ACTION ITEM — Give the lines below again, exactly as they stand, and leave out the images.
-- GIVEN DATA follows --
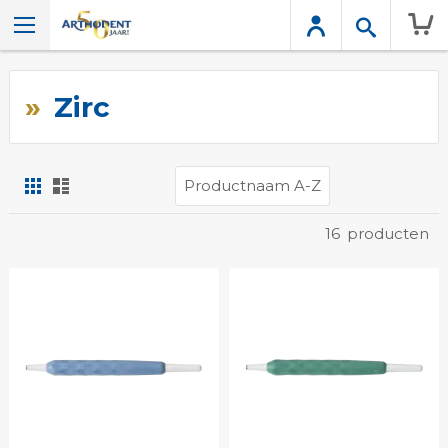
Wink
Zirc
Foto-
Lijst
tabel
Tonen
16
producten
als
-- GIVEN DATA concluded --
EXERCISE SOLUTION —
Wink
Zirc
Foto-
Lijst
tabel
Tonen
16
producten
als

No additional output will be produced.